The All Blacks were unable to find any answers against the Irish. Photo / Getty
OPINION:
These are unprecedented times for world rugby. No one can recall the margins between the top teams being this tight – a period when the world rankings jump dramatically week to week.
What we have now are eight teams bunched in a battle for global supremacy and the AllBlacks, ranked fourth, sit just about where they should based on their last eight performances.
It's a new place for them to find themselves having sat at No 1 between late 2009 and early 2019.
But as unfamiliar as it may be, this is the new reality of a world game which has seen the Northern Hemisphere come to life in the last few years and South Africa continue to produce a game plan that scores low on aesthetics but high on efficiency.
This great reworking of the world order has been built on a consistent theme – England, Ireland, France, South Africa, Wales and Scotland have all laid the foundation of their offerings on set-piece accuracy and collision warfare.
Collectively it was as if all the Northern nations considered that the basis of their game has long been their size and destructive power and any rebuild of their rugby strategy should retain that as the basis of their plan.
They have all upped the stakes on that front, spending the last three years building collision athletes and power plays. They've developed props that can scrum and run, locks that can jump and bump and loose forwards that smash and dash – something that the South Africans have never deviated from.
It has changed the nature of test football, for the better. The Northern sides have found who they really are and stayed true to their DNA.
But on this platform of smash, bash and crunch, they have added a touch of invention. Ireland and France in particular have twigged that a slick set piece and breakdown brilliance are the gateway to the lighter touch, pass and catch intricate attacking ploys they are so smartly conceiving.
And this is why the All Blacks now find themselves at a juncture where, with 18 months until the World Cup, they must find a way to elevate themselves out of the peloton to the front of the race.
It's a journey that will only be possible if they can find a level of consistency that has been missing since the last World Cup. The All Blacks are not being left behind per se; they are just not setting the pace because what they deliver one week can look totally different - not in a good way - the next.

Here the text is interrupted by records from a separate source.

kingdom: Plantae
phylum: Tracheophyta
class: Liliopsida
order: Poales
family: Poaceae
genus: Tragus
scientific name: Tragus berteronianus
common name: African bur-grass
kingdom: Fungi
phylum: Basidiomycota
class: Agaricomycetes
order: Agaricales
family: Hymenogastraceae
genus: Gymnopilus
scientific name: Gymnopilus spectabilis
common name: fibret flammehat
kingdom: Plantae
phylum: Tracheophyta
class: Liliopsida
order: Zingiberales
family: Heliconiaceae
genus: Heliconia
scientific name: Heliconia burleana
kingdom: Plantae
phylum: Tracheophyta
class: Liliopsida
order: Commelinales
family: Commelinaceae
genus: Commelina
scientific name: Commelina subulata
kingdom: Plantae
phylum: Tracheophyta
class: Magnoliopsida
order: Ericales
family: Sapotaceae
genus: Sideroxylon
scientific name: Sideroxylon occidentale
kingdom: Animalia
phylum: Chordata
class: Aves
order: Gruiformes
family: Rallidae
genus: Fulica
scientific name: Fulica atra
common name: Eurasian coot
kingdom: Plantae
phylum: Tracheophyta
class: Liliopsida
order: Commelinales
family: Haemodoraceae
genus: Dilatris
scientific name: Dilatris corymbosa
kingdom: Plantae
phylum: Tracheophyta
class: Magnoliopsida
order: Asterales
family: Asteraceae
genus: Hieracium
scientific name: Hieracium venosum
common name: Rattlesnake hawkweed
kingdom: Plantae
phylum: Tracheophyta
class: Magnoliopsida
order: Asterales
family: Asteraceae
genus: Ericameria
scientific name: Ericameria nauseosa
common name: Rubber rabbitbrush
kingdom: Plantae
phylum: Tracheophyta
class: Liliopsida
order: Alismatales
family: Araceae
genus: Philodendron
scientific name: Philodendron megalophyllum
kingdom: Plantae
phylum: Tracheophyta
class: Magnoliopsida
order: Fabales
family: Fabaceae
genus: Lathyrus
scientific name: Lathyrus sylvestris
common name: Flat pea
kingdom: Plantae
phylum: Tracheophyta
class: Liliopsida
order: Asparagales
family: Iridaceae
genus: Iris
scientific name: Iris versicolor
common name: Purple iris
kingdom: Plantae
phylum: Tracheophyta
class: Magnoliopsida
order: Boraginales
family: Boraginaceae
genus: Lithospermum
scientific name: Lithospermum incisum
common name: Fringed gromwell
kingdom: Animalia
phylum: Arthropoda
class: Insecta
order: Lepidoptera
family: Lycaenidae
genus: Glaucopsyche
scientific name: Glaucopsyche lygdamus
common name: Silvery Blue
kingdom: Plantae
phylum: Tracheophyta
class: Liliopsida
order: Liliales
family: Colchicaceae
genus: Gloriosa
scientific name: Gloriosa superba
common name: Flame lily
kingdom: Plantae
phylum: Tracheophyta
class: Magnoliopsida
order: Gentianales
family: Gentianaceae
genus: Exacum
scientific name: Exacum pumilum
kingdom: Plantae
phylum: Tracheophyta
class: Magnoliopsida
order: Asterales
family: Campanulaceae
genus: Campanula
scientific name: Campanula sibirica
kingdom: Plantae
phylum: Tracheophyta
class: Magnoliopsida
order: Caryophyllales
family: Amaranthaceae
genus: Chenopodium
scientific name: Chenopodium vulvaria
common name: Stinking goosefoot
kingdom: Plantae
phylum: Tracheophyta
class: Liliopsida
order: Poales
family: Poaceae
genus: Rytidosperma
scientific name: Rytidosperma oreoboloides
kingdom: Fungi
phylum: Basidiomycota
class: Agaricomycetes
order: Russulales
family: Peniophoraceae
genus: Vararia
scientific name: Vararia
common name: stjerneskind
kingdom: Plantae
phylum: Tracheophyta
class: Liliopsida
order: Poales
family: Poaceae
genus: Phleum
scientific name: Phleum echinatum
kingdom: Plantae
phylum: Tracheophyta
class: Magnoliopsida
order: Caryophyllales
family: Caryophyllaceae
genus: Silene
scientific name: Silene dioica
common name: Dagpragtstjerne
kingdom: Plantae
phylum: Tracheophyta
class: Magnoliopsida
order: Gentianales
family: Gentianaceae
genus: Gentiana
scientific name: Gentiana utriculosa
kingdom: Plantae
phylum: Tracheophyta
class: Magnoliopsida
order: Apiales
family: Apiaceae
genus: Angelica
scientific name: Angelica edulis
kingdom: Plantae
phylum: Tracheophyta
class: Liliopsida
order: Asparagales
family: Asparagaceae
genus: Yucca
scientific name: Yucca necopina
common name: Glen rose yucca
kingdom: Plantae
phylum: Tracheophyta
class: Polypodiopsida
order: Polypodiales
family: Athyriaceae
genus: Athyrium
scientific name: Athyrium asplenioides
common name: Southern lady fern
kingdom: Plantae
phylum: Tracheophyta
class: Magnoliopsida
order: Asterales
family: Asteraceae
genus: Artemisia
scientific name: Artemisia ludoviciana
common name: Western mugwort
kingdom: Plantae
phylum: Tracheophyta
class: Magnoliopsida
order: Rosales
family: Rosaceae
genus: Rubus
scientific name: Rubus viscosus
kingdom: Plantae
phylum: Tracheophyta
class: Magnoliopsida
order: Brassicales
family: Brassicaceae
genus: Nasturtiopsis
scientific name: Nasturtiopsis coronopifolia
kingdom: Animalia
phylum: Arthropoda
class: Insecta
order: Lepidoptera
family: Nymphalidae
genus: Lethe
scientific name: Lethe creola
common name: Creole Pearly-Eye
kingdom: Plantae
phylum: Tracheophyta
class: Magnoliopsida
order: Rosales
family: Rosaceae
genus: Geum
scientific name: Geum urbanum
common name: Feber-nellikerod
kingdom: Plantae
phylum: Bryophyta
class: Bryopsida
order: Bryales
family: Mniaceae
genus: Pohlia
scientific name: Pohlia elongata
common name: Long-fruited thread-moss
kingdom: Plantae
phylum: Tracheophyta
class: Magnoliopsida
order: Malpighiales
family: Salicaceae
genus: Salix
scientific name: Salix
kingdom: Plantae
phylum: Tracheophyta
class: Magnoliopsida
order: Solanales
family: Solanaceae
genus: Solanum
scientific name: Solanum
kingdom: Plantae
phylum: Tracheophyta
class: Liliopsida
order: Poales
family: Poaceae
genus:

The All Blacks have had their moments in the last two years. The relentless negativity that has clung to the team since 2020 is unjustified.
No one can doubt that the skillsets are there or that at times, the team has put together compelling performances or at least prolonged spells of the sort of rugby that other nations can't match.
But nor have the All Blacks produced enough of these performances and while it is undisputable that Ireland have progressed since November, the same can't be said of the All Blacks.
They don't yet to appear to have fully accepted that they have bring to carnage to the test arena all of the time and not some of the time.
In Dunedin, they played a catastrophic opening 20 minutes where it looked like they felt the hard work they produced in Auckland was still in the bank – earning them interest and a right to believe they had already broken Ireland down.
They continue to tread water, delivering a merciless effort at Eden Park before regressing in Dunedin and the statistics on that are starting to paint a damning picture.
The All Blacks have played Ireland, South Africa and France six times since August last year and have won two and lost four.
They are sitting on a 33 per cent win rate against the three teams who – on account of the draw - stand between them and a fourth World Cup title next year.
Much of the runway has been chewed up by this coaching team as a result of those numbers and if the All Blacks are to take off, it has to be in the next three tests.
The circumstances of the last two years have been trying and can mitigate results to some extent, but patience is running thin.
The All Blacks not only have to start winning consistently, there has to be a definitive sense they have committed to an effective style of rugby that enables them to compete in this new battleground of destruction, but one which they are able to replicate each time they play.
The statistics need to be turned to offer a greater beacon of hope. Even if they beat Ireland in Wellington, they will be going to the World Cup with a record of winning only half the time they play them.
Perhaps that could be overlooked or balanced with a more intuitive assessment if the performance this week is both brutal and emphatic and backed up with two more ferocious and cohesive displays in South Africa.